- [What is needed] You are asked to filter the data below and copy every line holding "Kristen".

[Start of section]

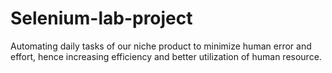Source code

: # Selenium-lab-project
Automating daily tasks of our niche product to minimize human error and effort, hence increasing efficiency and better utilization of human resource. 
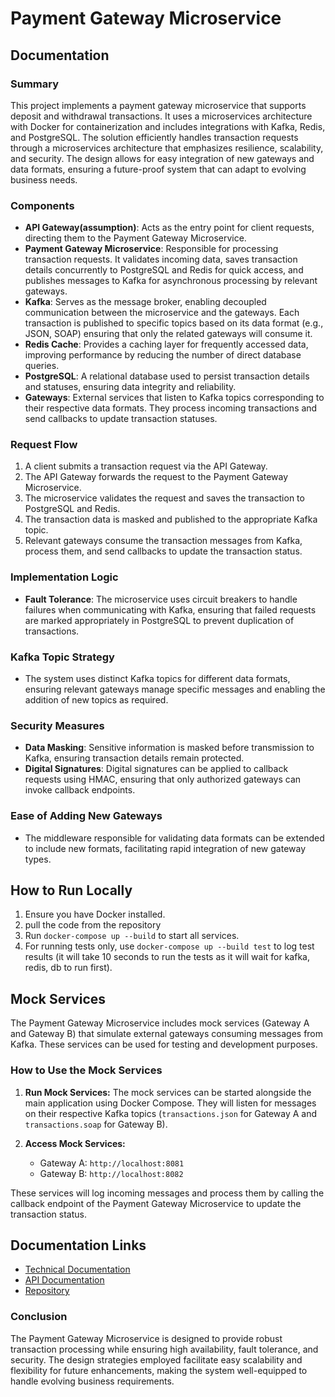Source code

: 
# Payment Gateway Microservice

## Documentation

### Summary
This project implements a payment gateway microservice that supports deposit and withdrawal transactions. It uses a microservices architecture with Docker for containerization and includes integrations with Kafka, Redis, and PostgreSQL. The solution efficiently handles transaction requests through a microservices architecture that emphasizes resilience, scalability, and security. The design allows for easy integration of new gateways and data formats, ensuring a future-proof system that can adapt to evolving business needs.

### Components
- **API Gateway(assumption)**: Acts as the entry point for client requests, directing them to the Payment Gateway Microservice.
- **Payment Gateway Microservice**: Responsible for processing transaction requests. It validates incoming data, saves transaction details concurrently to PostgreSQL and Redis for quick access, and publishes messages to Kafka for asynchronous processing by relevant gateways.
- **Kafka**: Serves as the message broker, enabling decoupled communication between the microservice and the gateways. Each transaction is published to specific topics based on its data format (e.g., JSON, SOAP) ensuring that only the related gateways will consume it.
- **Redis Cache**: Provides a caching layer for frequently accessed data, improving performance by reducing the number of direct database queries.
- **PostgreSQL**: A relational database used to persist transaction details and statuses, ensuring data integrity and reliability.
- **Gateways**: External services that listen to Kafka topics corresponding to their respective data formats. They process incoming transactions and send callbacks to update transaction statuses.

### Request Flow
1. A client submits a transaction request via the API Gateway.
2. The API Gateway forwards the request to the Payment Gateway Microservice.
3. The microservice validates the request and saves the transaction to PostgreSQL and Redis.
4. The transaction data is masked and published to the appropriate Kafka topic.
5. Relevant gateways consume the transaction messages from Kafka, process them, and send callbacks to update the transaction status.

### Implementation Logic
- **Fault Tolerance**: The microservice uses circuit breakers to handle failures when communicating with Kafka, ensuring that failed requests are marked appropriately in PostgreSQL to prevent duplication of transactions.

### Kafka Topic Strategy
- The system uses distinct Kafka topics for different data formats, ensuring relevant gateways manage specific messages and enabling the addition of new topics as required.

### Security Measures
- **Data Masking**: Sensitive information is masked before transmission to Kafka, ensuring transaction details remain protected.
- **Digital Signatures**: Digital signatures can be applied to callback requests using HMAC, ensuring that only authorized gateways can invoke callback endpoints.

### Ease of Adding New Gateways
- The middleware responsible for validating data formats can be extended to include new formats, facilitating rapid integration of new gateway types.


## How to Run Locally
1. Ensure you have Docker installed.
2. pull the code from the repository
2. Run `docker-compose up --build` to start all services.
3. For running tests only, use `docker-compose up --build test` to log test results (it will take 10 seconds to run the tests as it will wait for kafka, redis, db to run first).

## Mock Services

The Payment Gateway Microservice includes mock services (Gateway A and Gateway B) that simulate external gateways consuming messages from Kafka. These services can be used for testing and development purposes.

### How to Use the Mock Services

1. **Run Mock Services:**
   The mock services can be started alongside the main application using Docker Compose. They will listen for messages on their respective Kafka topics (`transactions.json` for Gateway A and `transactions.soap` for Gateway B).

2. **Access Mock Services:**
   - Gateway A: `http://localhost:8081`
   - Gateway B: `http://localhost:8082`

These services will log incoming messages and process them by calling the callback endpoint of the Payment Gateway Microservice to update the transaction status.

## Documentation Links
- [Technical Documentation](https://drive.google.com/file/d/1tUuOjMrFeTRT5lhQ62b3KWtuNuwYpj1t/view?usp=sharing)
- [API Documentation](https://app.swaggerhub.com/apis-docs/hussienmahmoud/Payment-Gateway-Microservice/1.0.0#/)
- [Repository](https://github.com/Hussien97/go-payment-gateway-microservice)

### Conclusion
The Payment Gateway Microservice is designed to provide robust transaction processing while ensuring high availability, fault tolerance, and security. The design strategies employed facilitate easy scalability and flexibility for future enhancements, making the system well-equipped to handle evolving business requirements.
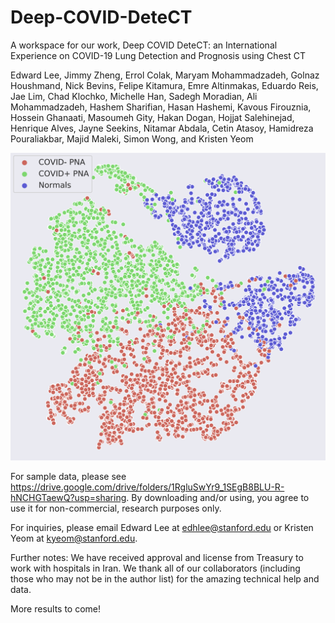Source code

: # Deep-COVID-DeteCT

A workspace for our work, Deep COVID DeteCT: an International Experience on COVID-19 Lung Detection and Prognosis using Chest CT

Edward Lee, Jimmy Zheng, Errol Colak, Maryam Mohammadzadeh, Golnaz Houshmand, Nick Bevins, Felipe Kitamura, Emre Altinmakas, Eduardo Reis, Jae Lim, Chad Klochko, Michelle Han, Sadegh Moradian, Ali Mohammadzadeh, Hashem Sharifian, Hasan Hashemi, Kavous Firouznia, Hossein Ghanaati, Masoumeh Gity, Hakan Dogan, Hojjat Salehinejad, Henrique Alves, Jayne Seekins, Nitamar Abdala, Cetin Atasoy, Hamidreza Pouraliakbar, Majid Maleki, Simon Wong, and Kristen Yeom

![alt text](https://github.com/edhlee/Deep-COVID-DeteCT/blob/main/tsne.png?raw=true)

For sample data, please see https://drive.google.com/drive/folders/1RgluSwYr9_1SEgB8BLU-R-hNCHGTaewQ?usp=sharing. By downloading and/or using, you agree to use it for non-commercial, research purposes only. 

For inquiries, please email Edward Lee at edhlee@stanford.edu or Kristen Yeom at kyeom@stanford.edu. 

Further notes: We have received approval and license from Treasury to work with hospitals in Iran. We thank all of our collaborators (including those who may not be in the author list) for the amazing technical help and data. 

More results to come!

[End of section]

- [Task result]
Edward Lee, Jimmy Zheng, Errol Colak, Maryam Mohammadzadeh, Golnaz Houshmand, Nick Bevins, Felipe Kitamura, Emre Altinmakas, Eduardo Reis, Jae Lim, Chad Klochko, Michelle Han, Sadegh Moradian, Ali Mohammadzadeh, Hashem Sharifian, Hasan Hashemi, Kavous Firouznia, Hossein Ghanaati, Masoumeh Gity, Hakan Dogan, Hojjat Salehinejad, Henrique Alves, Jayne Seekins, Nitamar Abdala, Cetin Atasoy, Hamidreza Pouraliakbar, Majid Maleki, Simon Wong, and Kristen Yeom
For inquiries, please email Edward Lee at edhlee@stanford.edu or Kristen Yeom at kyeom@stanford.edu. 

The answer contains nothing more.